=== EXTRAIT DU DOCUMENT ===

Extrait de "Le livre noir de l'agriculture", Isabelle Saporta, Fayard, 2011

"Pen Ar Lan, l'un des cadors du milieu [de l'élevage intensif, Ndb], se vante [ainsi] d'avoir commercialisé plus de 235 000 truies "Naïma" dans le monde en 2006. France Hybrides a exporté quelque 180 000 de ses truies "Galaxy" dans 22 pays différents. [...] Aujourd'hui [les cochons], ce sont des "produits" appartenant à une "gamme". Préoccupation numéro un pour le verrat : la vitesse de croissance; numéro deux : le muscle; numéro trois : sa consommation de nourriture. Moins il mange, plus il grossit et mieux c'est. La petite bête est certes un tantinet fragile. Mais qu'importe, grâce au génie génétique de Pen Ar Lan, le Pietrain new wave est "100% résistant au stress" (la publicité vante "les qualités du Piétrain, sans le stress"). Et pourquoi ce soudain désir de fournir des bêtes "indemmes du gène de sensibilité au stress"? Parce que ce gène, appelé RN, "génère des viandes acides à 24 heures post mortem et des bas rendements à la cuisson". Le verrat P76, lui, est "économique" par excellence, fait pour produire au moindre coût." Son petit frère Maxter 16, de France Hybrides, promet un "rendement exceptionnel" - "priorité au muscle" - , que la bête croupisse sur caillebotis ou sur paille, qu'elle mange à volonté ou qu'elle soit rationnée. Maxter 16, quoi que tu lui fasses et quoi que tu lui donnes à manger, il gonfle à vue d'oeil ! Tout comme son cousin Musclor, de chez Gene Plus.

===

• [EXERCICE]: D'après l'extrait du document, combien de truies « Galaxy » France Hybrides a-t-elle exportées, et vers combien de pays ? La liste ci-dessous provient d'une autre source que l'extrait du document.

=== DONNÉES ÉTUDIÉES ===

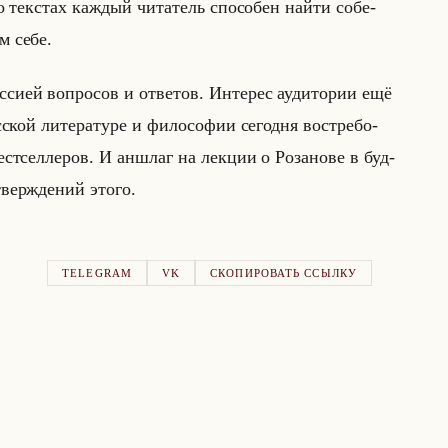
го текстах каж­дый чи­та­тель спо­со­бен найти со­бе­
м себе.
­си­ей во­про­сов и от­ве­тов. Ин­те­рес ауди­то­рии ещё
ской ли­те­ра­ту­ре и фи­ло­со­фии се­год­ня вос­тре­бо­
т­сел­ле­ров. И ан­шлаг на лек­ции о Ро­за­но­ве в буд­
вер­жде­ний этого.
TELEGRAM
VK
СКОПИРОВАТЬ ССЫЛКУ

===

• [RÉPONSE]: Quelque 180 000 truies, dans 22 pays différents.